_Saved data entries:_
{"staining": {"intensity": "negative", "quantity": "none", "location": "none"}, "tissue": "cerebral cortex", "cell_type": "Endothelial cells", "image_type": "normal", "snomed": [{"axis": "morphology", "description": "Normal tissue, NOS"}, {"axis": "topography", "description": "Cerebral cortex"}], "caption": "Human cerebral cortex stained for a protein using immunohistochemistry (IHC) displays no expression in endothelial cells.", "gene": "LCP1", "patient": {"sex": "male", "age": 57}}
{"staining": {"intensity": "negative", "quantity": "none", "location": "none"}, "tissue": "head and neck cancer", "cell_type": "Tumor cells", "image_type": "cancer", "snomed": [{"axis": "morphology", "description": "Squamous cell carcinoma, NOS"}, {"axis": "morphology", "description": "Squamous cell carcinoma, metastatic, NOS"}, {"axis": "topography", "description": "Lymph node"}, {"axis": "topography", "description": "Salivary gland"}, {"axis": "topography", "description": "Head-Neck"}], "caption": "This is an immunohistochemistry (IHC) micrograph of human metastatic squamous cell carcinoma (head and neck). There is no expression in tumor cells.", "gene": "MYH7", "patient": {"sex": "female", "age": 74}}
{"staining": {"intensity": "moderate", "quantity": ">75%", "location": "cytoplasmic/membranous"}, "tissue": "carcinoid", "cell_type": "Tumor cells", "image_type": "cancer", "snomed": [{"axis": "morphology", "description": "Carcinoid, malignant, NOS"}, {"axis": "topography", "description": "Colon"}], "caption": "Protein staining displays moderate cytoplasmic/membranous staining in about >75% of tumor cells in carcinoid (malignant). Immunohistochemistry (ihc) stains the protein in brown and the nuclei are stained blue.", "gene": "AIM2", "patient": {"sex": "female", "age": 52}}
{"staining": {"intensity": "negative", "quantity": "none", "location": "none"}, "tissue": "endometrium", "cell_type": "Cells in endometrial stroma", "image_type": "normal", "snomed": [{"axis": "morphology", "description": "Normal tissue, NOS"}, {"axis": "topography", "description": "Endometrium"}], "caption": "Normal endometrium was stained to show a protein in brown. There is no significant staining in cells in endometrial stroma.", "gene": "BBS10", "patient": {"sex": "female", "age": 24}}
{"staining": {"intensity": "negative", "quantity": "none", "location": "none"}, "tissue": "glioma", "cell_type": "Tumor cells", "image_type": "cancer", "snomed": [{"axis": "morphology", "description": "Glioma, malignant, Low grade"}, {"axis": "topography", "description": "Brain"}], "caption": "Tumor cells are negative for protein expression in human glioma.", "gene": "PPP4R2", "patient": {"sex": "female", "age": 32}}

_YOUR GOAL:_
Every entry must come back exactly as written above.

_ANSWER SPACE:_
{"staining": {"intensity": "negative", "quantity": "none", "location": "none"}, "tissue": "cerebral cortex", "cell_type": "Endothelial cells", "image_type": "normal", "snomed": [{"axis": "morphology", "description": "Normal tissue, NOS"}, {"axis": "topography", "description": "Cerebral cortex"}], "caption": "Human cerebral cortex stained for a protein using immunohistochemistry (IHC) displays no expression in endothelial cells.", "gene": "LCP1", "patient": {"sex": "male", "age": 57}}
{"staining": {"intensity": "negative", "quantity": "none", "location": "none"}, "tissue": "head and neck cancer", "cell_type": "Tumor cells", "image_type": "cancer", "snomed": [{"axis": "morphology", "description": "Squamous cell carcinoma, NOS"}, {"axis": "morphology", "description": "Squamous cell carcinoma, metastatic, NOS"}, {"axis": "topography", "description": "Lymph node"}, {"axis": "topography", "description": "Salivary gland"}, {"axis": "topography", "description": "Head-Neck"}], "caption": "This is an immunohistochemistry (IHC) micrograph of human metastatic squamous cell carcinoma (head and neck). There is no expression in tumor cells.", "gene": "MYH7", "patient": {"sex": "female", "age": 74}}
{"staining": {"intensity": "moderate", "quantity": ">75%", "location": "cytoplasmic/membranous"}, "tissue": "carcinoid", "cell_type": "Tumor cells", "image_type": "cancer", "snomed": [{"axis": "morphology", "description": "Carcinoid, malignant, NOS"}, {"axis": "topography", "description": "Colon"}], "caption": "Protein staining displays moderate cytoplasmic/membranous staining in about >75% of tumor cells in carcinoid (malignant). Immunohistochemistry (ihc) stains the protein in brown and the nuclei are stained blue.", "gene": "AIM2", "patient": {"sex": "female", "age": 52}}
{"staining": {"intensity": "negative", "quantity": "none", "location": "none"}, "tissue": "endometrium", "cell_type": "Cells in endometrial stroma", "image_type": "normal", "snomed": [{"axis": "morphology", "description": "Normal tissue, NOS"}, {"axis": "topography", "description": "Endometrium"}], "caption": "Normal endometrium was stained to show a protein in brown. There is no significant staining in cells in endometrial stroma.", "gene": "BBS10", "patient": {"sex": "female", "age": 24}}
{"staining": {"intensity": "negative", "quantity": "none", "location": "none"}, "tissue": "glioma", "cell_type": "Tumor cells", "image_type": "cancer", "snomed": [{"axis": "morphology", "description": "Glioma, malignant, Low grade"}, {"axis": "topography", "description": "Brain"}], "caption": "Tumor cells are negative for protein expression in human glioma.", "gene": "PPP4R2", "patient": {"sex": "female", "age": 32}}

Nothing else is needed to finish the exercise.